L’article 3 de ce nouveau document stipule, en son premier alinéa :

« Les États-Unis reconnaissent la République démocratique du Congo comme un partenaire stratégique des États-Unis d’Amérique. »

Cette reconnaissance repose sur la profondeur et l’importance de la relation bilatérale, ainsi que sur l’engagement commun des deux États à promouvoir la paix, la stabilité et le développement économique.

La RDC rejoint ainsi le cercle très restreint des pays africains bénéficiant de ce statut, aux côtés du Kenya, du Maroc et, dans une certaine mesure, de l’Égypte — bien que dans ce dernier cas, aucun document formel n’ait été signé.
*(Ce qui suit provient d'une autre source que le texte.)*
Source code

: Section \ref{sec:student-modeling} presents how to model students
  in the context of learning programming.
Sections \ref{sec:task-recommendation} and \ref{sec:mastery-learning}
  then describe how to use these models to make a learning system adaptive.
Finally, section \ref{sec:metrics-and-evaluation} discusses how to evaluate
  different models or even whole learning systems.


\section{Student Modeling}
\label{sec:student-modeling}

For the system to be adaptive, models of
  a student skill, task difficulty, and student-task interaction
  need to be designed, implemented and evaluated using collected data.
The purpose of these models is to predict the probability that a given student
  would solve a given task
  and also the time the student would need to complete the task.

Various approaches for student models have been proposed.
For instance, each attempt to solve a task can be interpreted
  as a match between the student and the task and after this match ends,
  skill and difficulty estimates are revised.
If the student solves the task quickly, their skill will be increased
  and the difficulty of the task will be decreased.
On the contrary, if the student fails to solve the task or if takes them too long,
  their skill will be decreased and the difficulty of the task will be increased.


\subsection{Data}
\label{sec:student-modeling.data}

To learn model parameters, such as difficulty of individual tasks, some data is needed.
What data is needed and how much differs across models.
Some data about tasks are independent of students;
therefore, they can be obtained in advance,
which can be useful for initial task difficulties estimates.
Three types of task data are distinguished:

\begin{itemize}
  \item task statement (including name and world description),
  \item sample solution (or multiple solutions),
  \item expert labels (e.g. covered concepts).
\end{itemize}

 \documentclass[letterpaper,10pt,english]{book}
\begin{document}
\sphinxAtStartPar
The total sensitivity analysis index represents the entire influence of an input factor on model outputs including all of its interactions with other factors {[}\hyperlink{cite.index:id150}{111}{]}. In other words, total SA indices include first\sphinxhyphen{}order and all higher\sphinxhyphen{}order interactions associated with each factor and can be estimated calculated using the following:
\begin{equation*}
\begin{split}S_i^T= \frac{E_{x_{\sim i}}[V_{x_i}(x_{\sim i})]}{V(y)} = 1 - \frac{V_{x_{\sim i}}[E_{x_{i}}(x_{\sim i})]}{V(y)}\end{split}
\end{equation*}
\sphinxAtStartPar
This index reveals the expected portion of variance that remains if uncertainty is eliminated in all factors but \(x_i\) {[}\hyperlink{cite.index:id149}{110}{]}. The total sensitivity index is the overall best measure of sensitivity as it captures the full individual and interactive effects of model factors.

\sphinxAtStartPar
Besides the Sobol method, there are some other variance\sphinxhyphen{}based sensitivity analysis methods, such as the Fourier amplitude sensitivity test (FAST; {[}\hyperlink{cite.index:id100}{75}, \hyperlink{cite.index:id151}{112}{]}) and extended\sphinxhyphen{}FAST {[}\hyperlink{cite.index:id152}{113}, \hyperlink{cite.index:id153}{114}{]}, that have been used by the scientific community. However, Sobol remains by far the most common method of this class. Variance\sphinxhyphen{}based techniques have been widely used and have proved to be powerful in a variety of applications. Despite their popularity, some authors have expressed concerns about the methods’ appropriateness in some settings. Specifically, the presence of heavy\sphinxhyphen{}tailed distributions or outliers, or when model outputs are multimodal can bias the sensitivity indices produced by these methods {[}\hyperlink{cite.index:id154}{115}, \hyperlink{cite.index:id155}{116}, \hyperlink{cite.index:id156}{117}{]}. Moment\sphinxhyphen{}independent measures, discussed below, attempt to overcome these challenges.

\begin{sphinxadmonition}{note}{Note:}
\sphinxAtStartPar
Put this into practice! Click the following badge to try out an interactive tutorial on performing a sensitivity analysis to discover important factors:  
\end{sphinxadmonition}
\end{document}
Dans ce cadre, les deux nations ont convenu d’explorer plusieurs axes de collaboration : Économie et commerce, Sécurité et défense, Coopération scientifique, technologique et éducative  et Renforcement institutionnel et gouvernance

C’est dans cet esprit qu’a été signé le mémorandum d’entente, acte fondateur de cette coopération stratégique élargie entre Washington et Kinshasa.

Un tournant géostratégique avec un partenariat stratégique renforcé

 

« Ce que nous avons fait le 4 décembre, c’est franchir une nouvelle étape : nous sommes passés d’un simple niveau de coopération bilatérale à un partenariat stratégique », a déclaré le Vice-Premier Ministre en charge de l’Économie nationale, Daniel Mukoko Samba.

Selon lui, le document signé contient 18 articles à forte portée technique, accompagnés de deux annexes uniquement : l’une définissant les termes clés du partenariat, et l’autre précisant les critères d’éligibilité pour certaines catégories de projets. « Il n’existe pas d’autres annexes au-delà de celles-ci », a-t-il précisé.

Abordant le fond du partenariat, le VPM a expliqué : « Ce document fixe les domaines de coopération entre les deux pays. Et certains pourraient se demander : pourquoi les États-Unis ont-ils choisi la RDC comme partenaire stratégique ? »

À cette question, Mukoko Samba a répondu de manière claire :

« Il y a évidemment une dimension géopolitique. La RDC regorge de ressources naturelles stratégiques, notamment les métaux critiques dont les puissances développées ont besoin pour maintenir leur développement économique,   soutenir leur industrie  et garantir un haut niveau de technologie militaire. »

 

Il a souligné que ce partenariat s’inscrit dans un contexte global de rivalité entre superpuissances, et que la position géostratégique et les richesses du pays placent la RDC au cœur des enjeux mondiaux actuels.

Ce partenariat marque ainsi une nouvelle ère dans les relations entre Kinshasa et Washington, avec des retombées attendues dans plusieurs secteurs clés.

Un comité conjoint pour piloter le partenariat stratégique

 

Le Vice-Premier Ministre en charge de l’Économie, Daniel Mukoko Samba, a détaillé les mécanismes de gestion et de suivi prévus dans le cadre du partenariat stratégique entre la République démocratique du Congo et les États-Unis.

Selon lui, l’accord prévoit une révision tous les trois ans, permettant d’amender certains aspects et d’en améliorer d’autres selon l’évolution des priorités. En cas de retrait d’une des parties, un préavis écrit de cinq ans est exigé.

Un comité conjoint de pilotage est au cœur du dispositif. Il est composé de dix membres, cinq pour chaque pays. Du côté américain :  le département d’État,  le département du Trésor,  le département du Commerce,  ainsi que deux autres agences fédérales.

Les États-Unis ont déjà communiqué les noms de leurs cinq représentants.

Côté congolais, la délégation comprend :  le ministre de l’Économie,  la ministre d’État aux Affaires étrangères,  le ministre des Finances,  le ministre des Mines et un représentant de la Présidence, en l’occurrence le coordonnateur de la CONS.

« Chaque partie désigne un coprésident. Il n’y a ni président ni vice-président. Pour les États-Unis, c’est le représentant du Département d’État. Pour la RDC, c’est le ministre de l’Économie », a précisé Daniel Mukoko.

Le comité de pilotage se réunit deux fois par an et dispose d’un cahier de charges précisant ses responsabilités.

En parallèle, l’accord prévoit l’organisation d’un forum de coopération bilatérale tous les deux ans, afin de discuter des grandes orientations de la collaboration, en tenant compte du contexte bilatéral, régional et mondial.